Exercise objective
Transcribe the entries that follow exactly as they appear, minus pictures.
### Records for the exercise ###
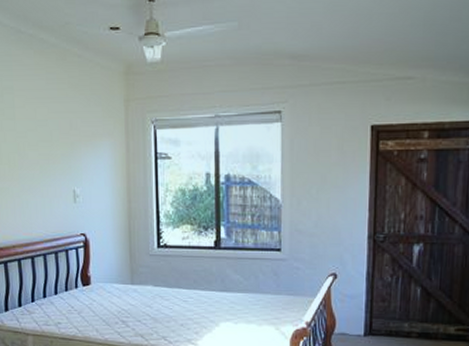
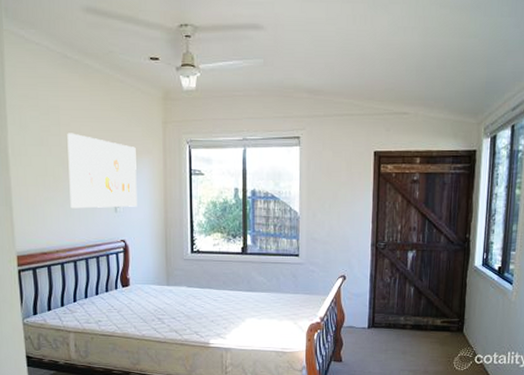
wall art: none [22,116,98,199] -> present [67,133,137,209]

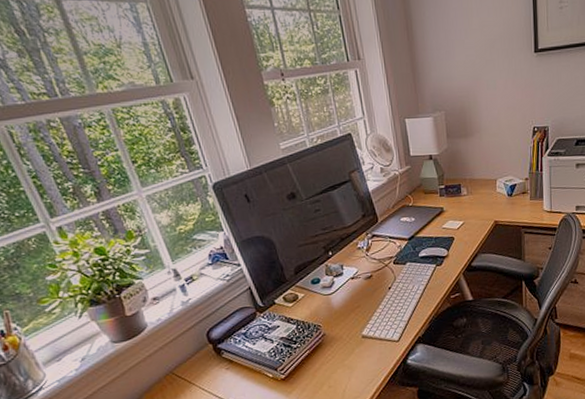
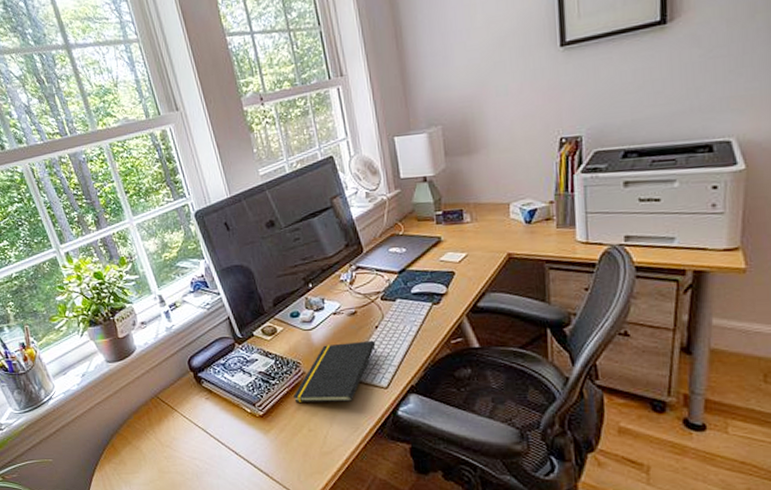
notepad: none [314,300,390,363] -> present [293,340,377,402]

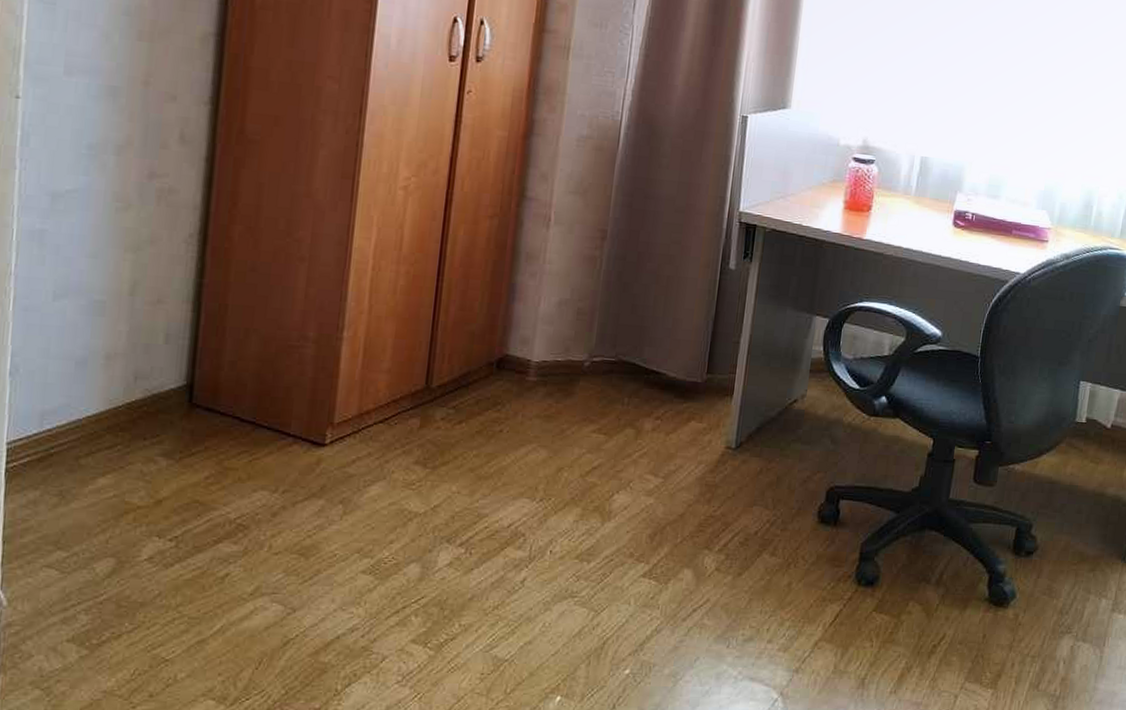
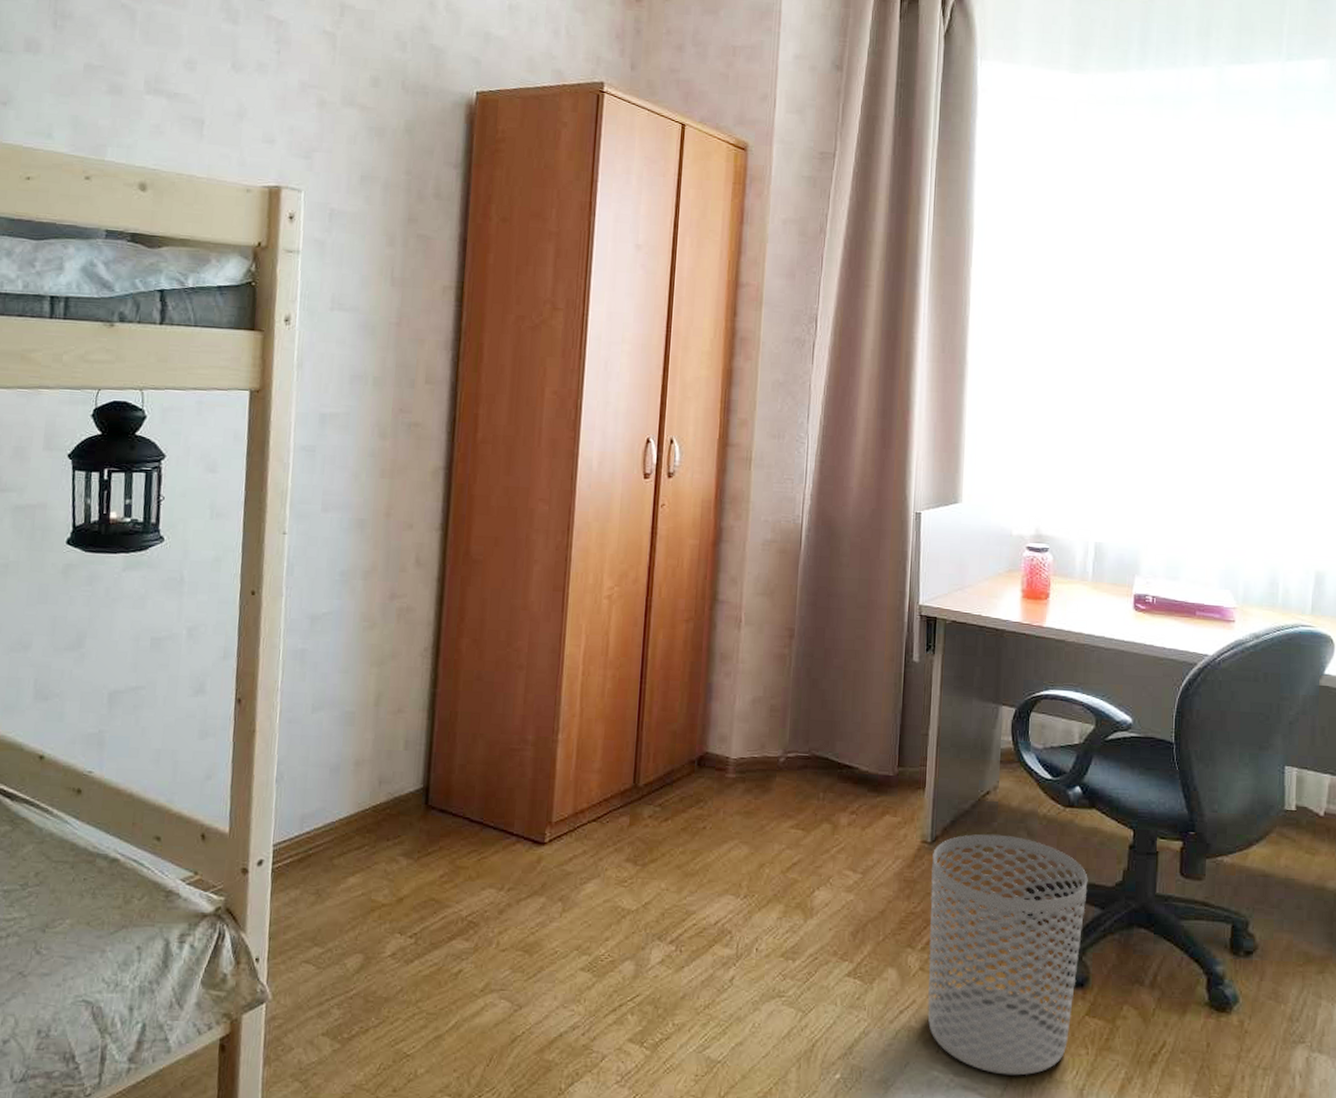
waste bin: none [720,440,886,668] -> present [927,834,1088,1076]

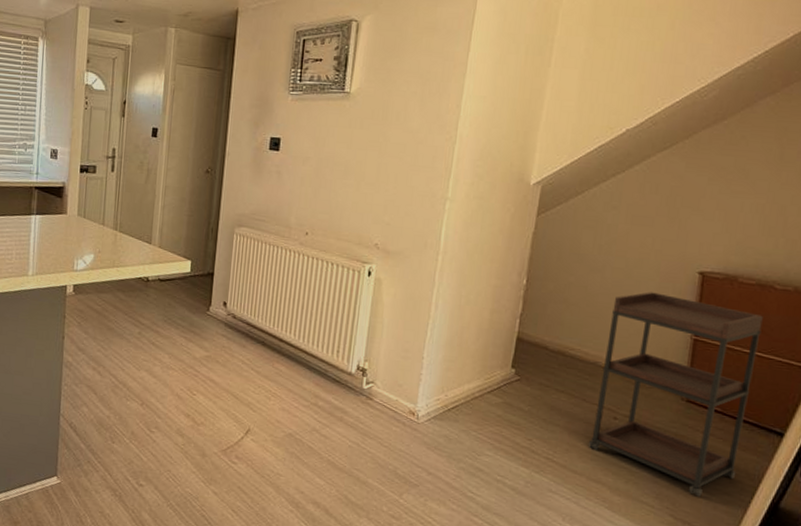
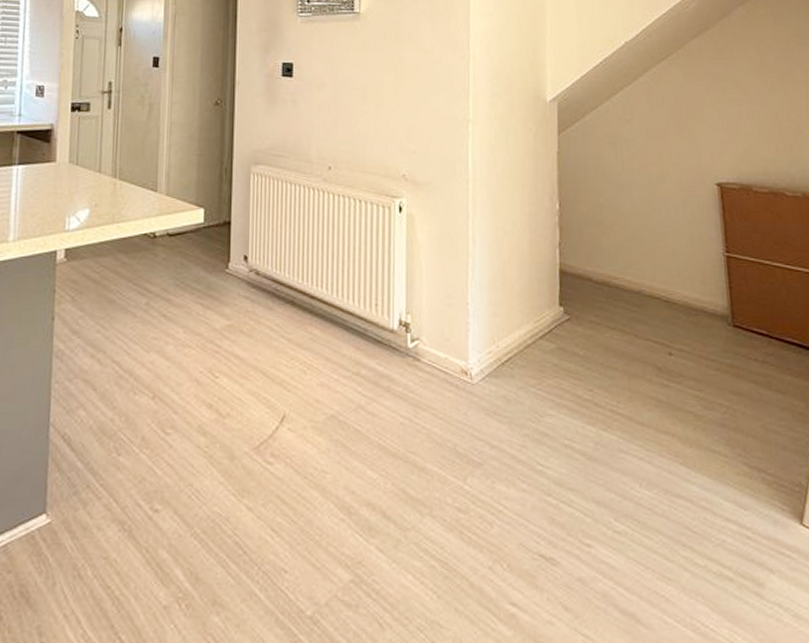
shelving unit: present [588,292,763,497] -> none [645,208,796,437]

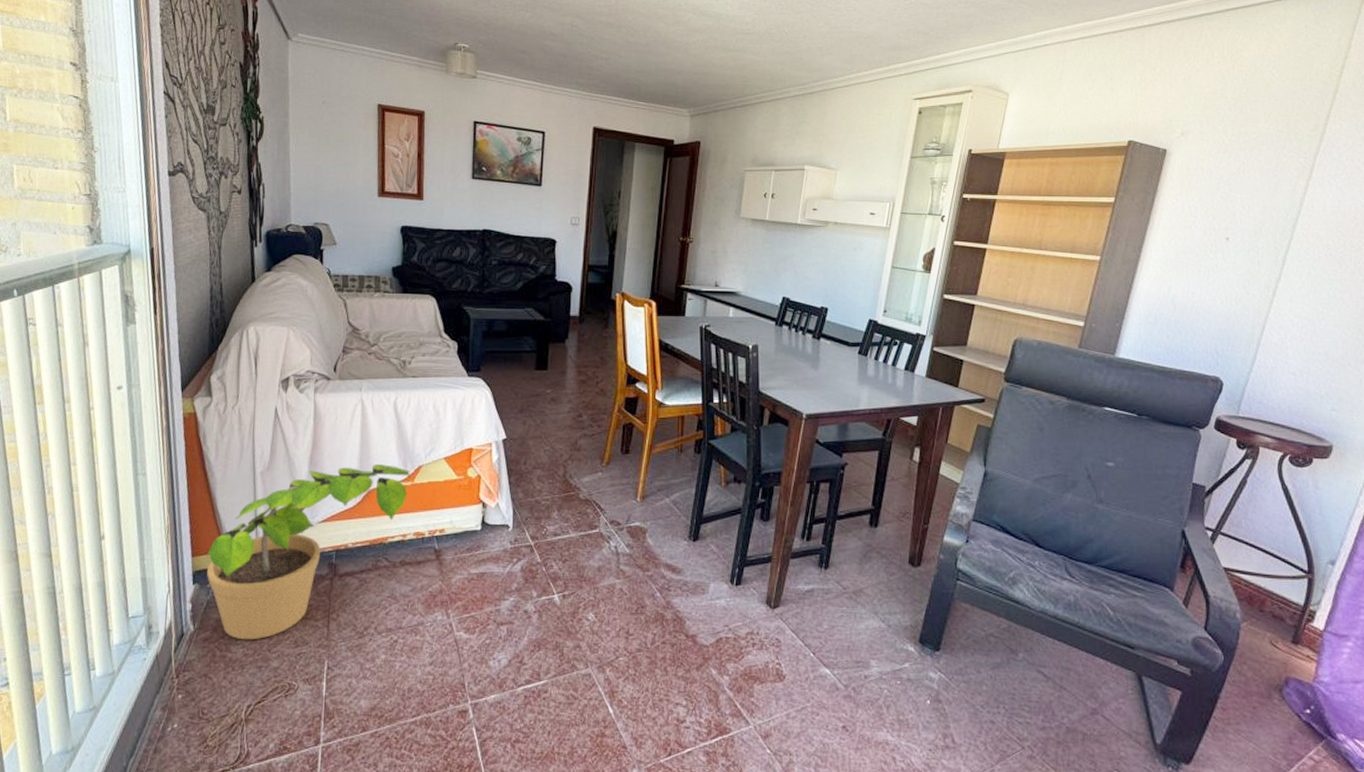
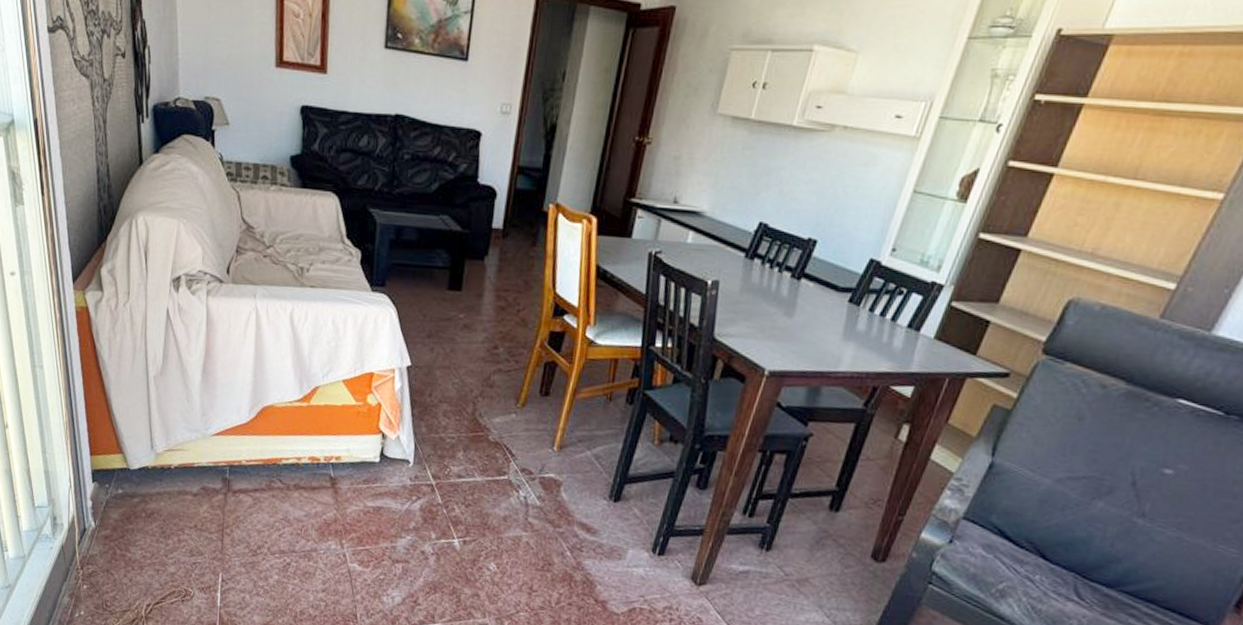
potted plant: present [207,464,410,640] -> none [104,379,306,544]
###
Problem solution
wall art: none [22,116,98,199] -> present [67,133,137,209]

notepad: none [314,300,390,363] -> present [293,340,377,402]

waste bin: none [720,440,886,668] -> present [927,834,1088,1076]

shelving unit: present [588,292,763,497] -> none [645,208,796,437]

potted plant: present [207,464,410,640] -> none [104,379,306,544]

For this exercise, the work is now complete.